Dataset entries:

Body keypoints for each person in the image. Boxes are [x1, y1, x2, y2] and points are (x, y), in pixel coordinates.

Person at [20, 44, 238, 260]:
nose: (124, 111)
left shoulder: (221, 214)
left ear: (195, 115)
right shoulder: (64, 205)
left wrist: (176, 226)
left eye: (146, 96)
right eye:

● TASK OBJECTIVE:
Write every record out again, letter for letter.

● SOLUTION TO THIS TASK:
Body keypoints for each person in the image. Boxes are [x1, y1, x2, y2] and points are (x, y), in pixel coordinates.

Person at [20, 44, 238, 260]:
nose: (124, 111)
left shoulder: (221, 214)
left ear: (195, 115)
right shoulder: (64, 205)
left wrist: (176, 226)
left eye: (146, 96)
right eye:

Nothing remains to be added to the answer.